* **Required actions**
- 1) Copy out the section of the account of the Pembroke Dock drowning that begins with the words containing "Alfred Ernest How, Petty" and ends with "Cemetery, Pembroke Dock.".
- 2) Answer these questions from the account of the Pembroke Dock drowning:
(a) At what time did the rowing boat leave the main landing stage?
(b) Where was Seaman Ronayne hauled ashore?
(c) On which panel of the Chatham Naval Memorial is James Campbell commemorated?

* **Selected extract**
§ §
The RFA Francol and HMS Wisteria Tragedy
On the night of Saturday 27 December 1919, among a number of ships anchored off-shore at Pembroke Dock were the Arabis class minesweeping sloop HMS Wisteria and the Belgol class tanker RFA Francol. Several crew-members from each ship had been ashore on leave and at 23.00 a mixed group of seven men left the main landing stage at Pembroke Dock aboard a rowing boat to return to their ships. At around 100 yards from shore an argument erupted and one of the men, John Tyler, a man allegedly known for his argumentative nature, attacked the senior officer aboard the boat, Francis Patterson. Some other men rose to their feet to stop the fight but this caused the boat to capsize in the dark water, throwing all seven men into the water. One man, Seaman Trudgeon, was a strong swimmer and managed to reach the anchor rope of a moored trawler before being hauled to safety, while a second man, Seaman Ronayne, clung onto the overturned boat and was hauled ashore unconscious at Hazelbeach by two men who had heard his initial cries for help. Five men drowned following the catastrophe while Ronayne died an hour later after his rescuers failed to resuscitate him, despite their valiant efforts. The six men who died that night in such tragic circumstances are:
James Campbell, Able Seaman, J/20620, Royal Navy. James was born at Prestonpans, Haddington on 19 September 1896, the son of Isobel Campbell. He worked as a miner prior to enlisting into the Royal Navy on 15 September 1912 and saw his first service aboard HMS Ganges. He served aboard a variety of craft and shore establishments during the war and on 6 October 1918 was posted aboard the Belgol class tanker RFA Francol. James was one of the six men drowned when their rowing boat capsized and sank following an altercation at Pembroke Dock on 27 December 1919. The body of the 23-year-old was never recovered so he is commemorated on panel 32 of the Chatham Naval Memorial, Kent.
Alfred Ernest How, Petty Officer Stoker, K/3435, Royal Navy. Alfred was born at Woolwich on 18 August 1886, the son of Michael Ernest How. He married Florence Louise Robinson on 25 December 1907 and the couple lived at 28 Maygrove Road, Brondesbury, Kilburn, where Alfred worked as a butchery manager. He enlisted into the Royal Navy on 21 July 1909, seeing his first service aboard HMS Nelson before being posted aboard the cruiser HMS Roxburgh. He spent most of the war based at HMS Attentive III at Dover, and after the Armistice was posted to HMS Vivid, from where he was attached to the Arabis class minesweeping sloop HMS Wisteria. Alfred was one of the six men drowned when their rowing boat capsized and sank following an altercation at Pembroke Dock on 27 December 1919. The body of the 33-year-old was later recovered and buried in grave U.161 in Llanion Cemetery, Pembroke Dock.
§ §
* **Supplied records**
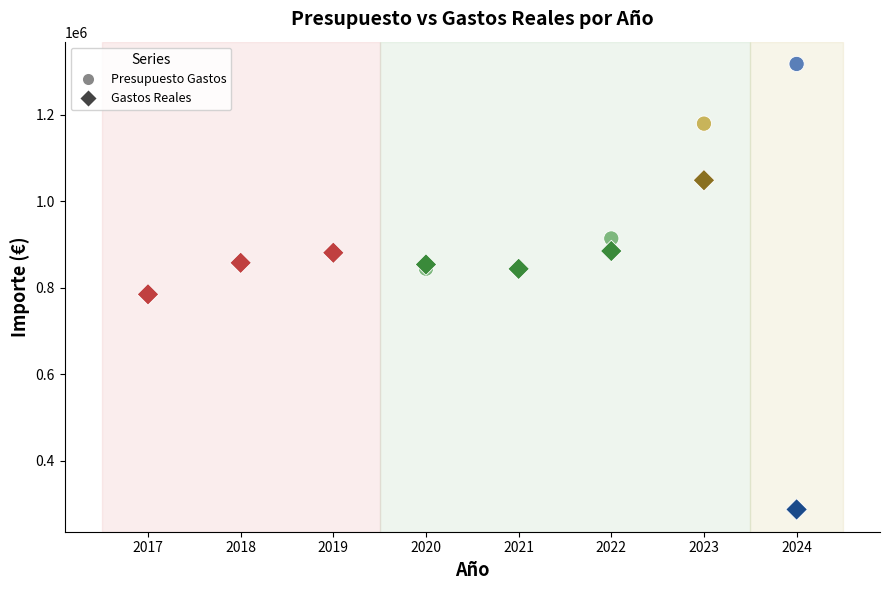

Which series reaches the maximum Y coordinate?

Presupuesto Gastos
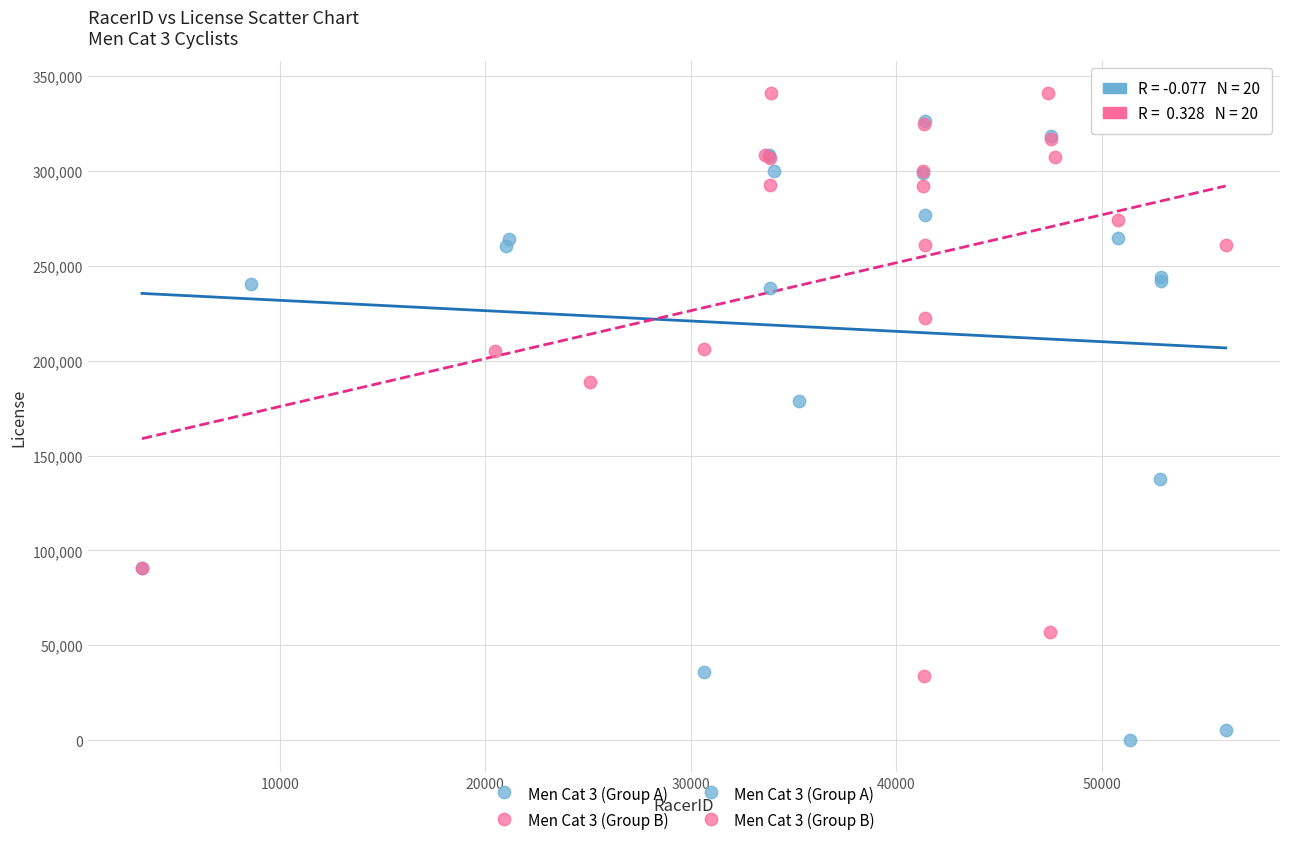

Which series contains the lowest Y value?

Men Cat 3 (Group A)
§ §
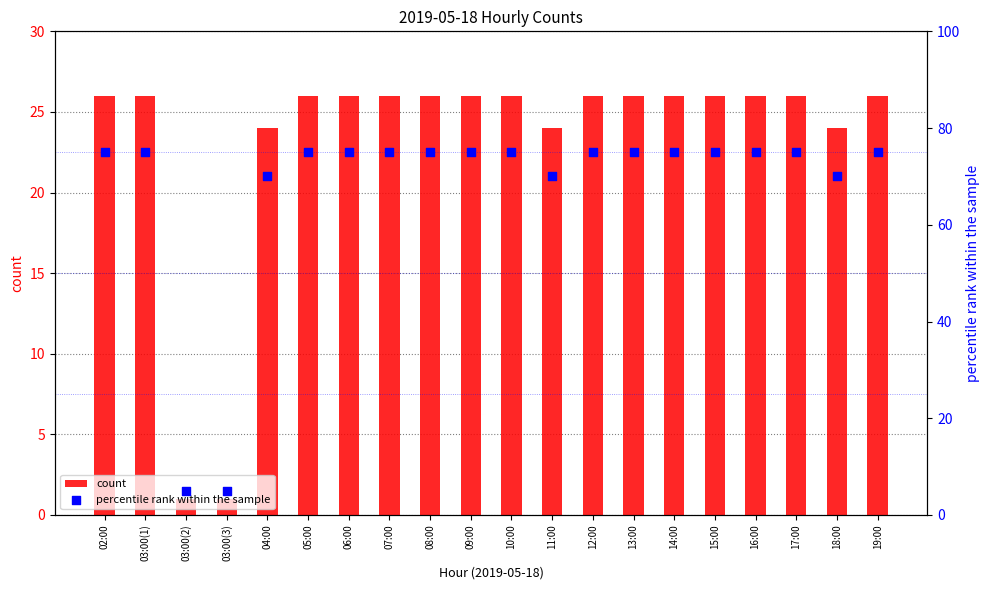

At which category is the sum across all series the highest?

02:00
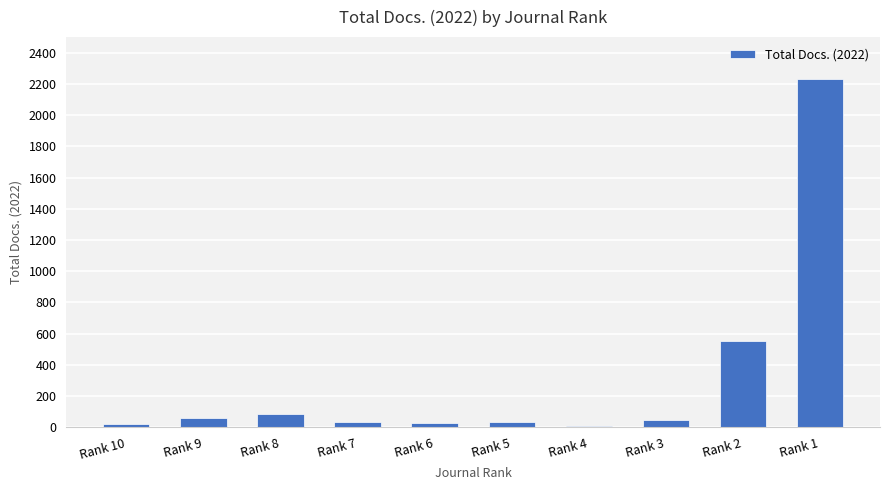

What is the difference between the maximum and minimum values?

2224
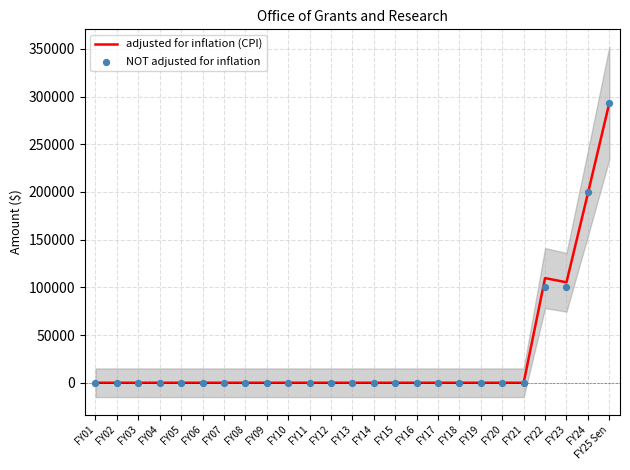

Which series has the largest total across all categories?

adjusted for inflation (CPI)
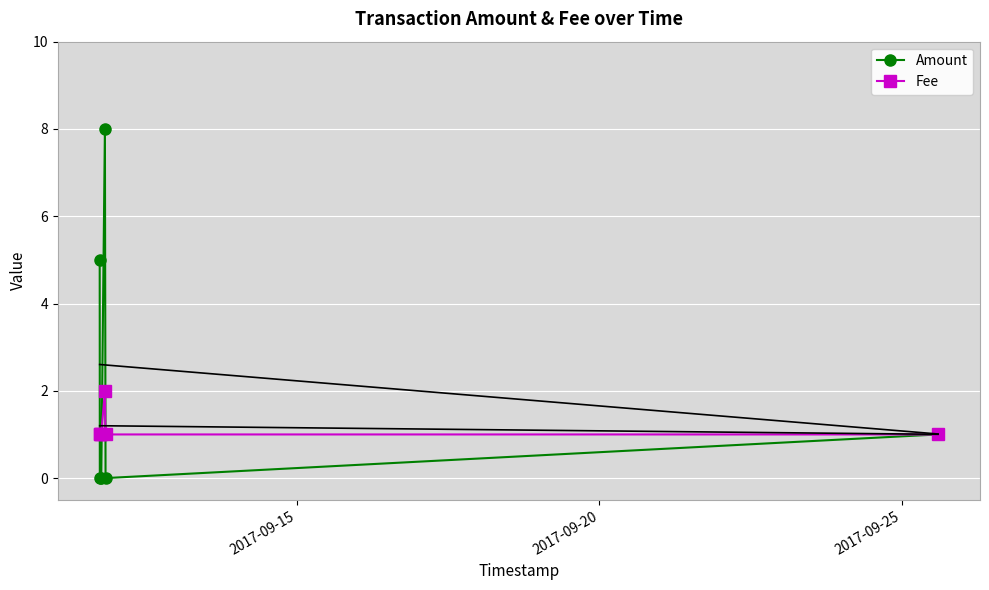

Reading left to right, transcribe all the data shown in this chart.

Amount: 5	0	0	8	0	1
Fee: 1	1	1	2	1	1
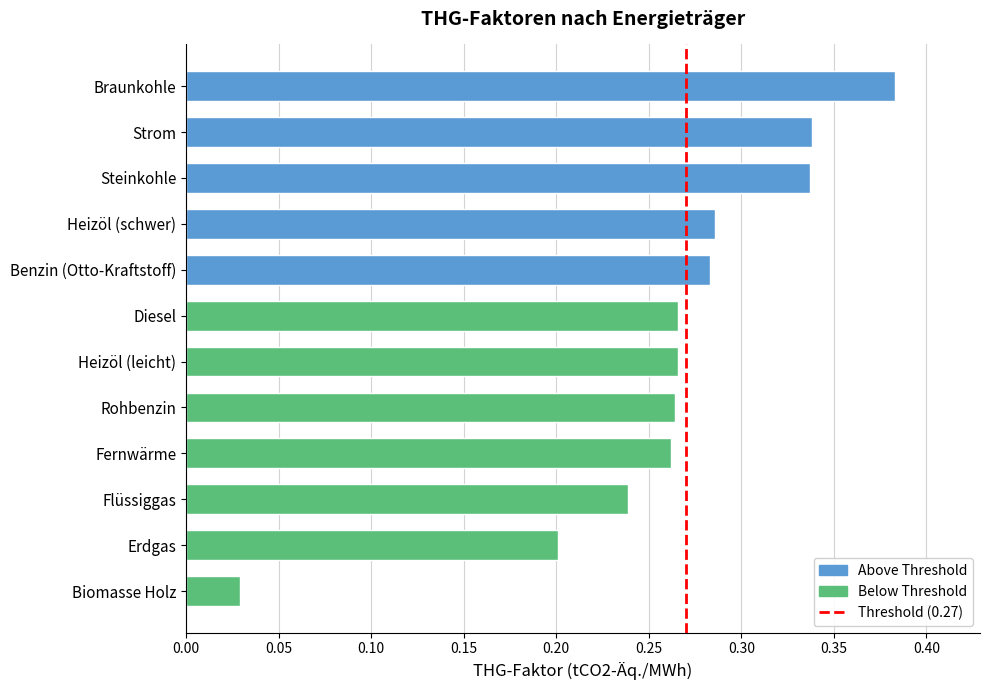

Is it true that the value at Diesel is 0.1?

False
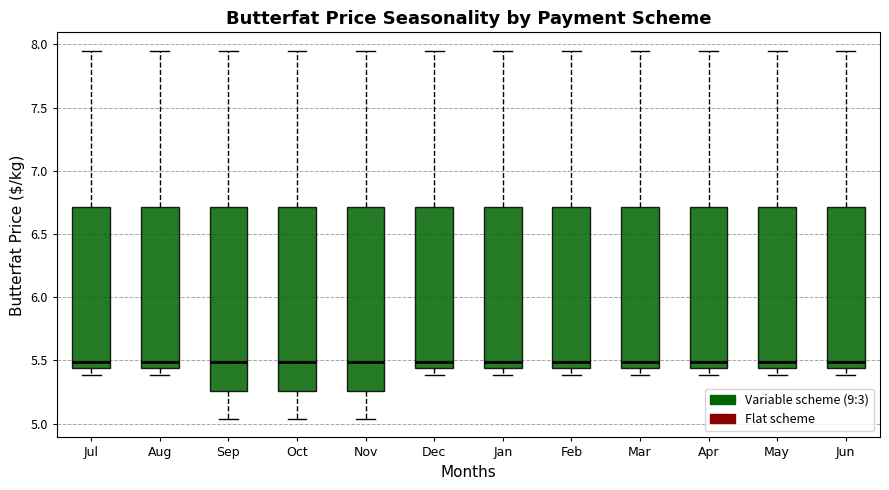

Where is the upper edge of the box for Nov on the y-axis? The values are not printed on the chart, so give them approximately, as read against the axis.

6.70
§ §
* **Results of the tasks**
- 1)
Alfred Ernest How, Petty Officer Stoker, K/3435, Royal Navy. Alfred was born at Woolwich on 18 August 1886, the son of Michael Ernest How. He married Florence Louise Robinson on 25 December 1907 and the couple lived at 28 Maygrove Road, Brondesbury, Kilburn, where Alfred worked as a butchery manager. He enlisted into the Royal Navy on 21 July 1909, seeing his first service aboard HMS Nelson before being posted aboard the cruiser HMS Roxburgh. He spent most of the war based at HMS Attentive III at Dover, and after the Armistice was posted to HMS Vivid, from where he was attached to the Arabis class minesweeping sloop HMS Wisteria. Alfred was one of the six men drowned when their rowing boat capsized and sank following an altercation at Pembroke Dock on 27 December 1919. The body of the 33-year-old was later recovered and buried in grave U.161 in Llanion Cemetery, Pembroke Dock.

- 2)
(a) 23.00
(b) Hazelbeach
(c) Panel 32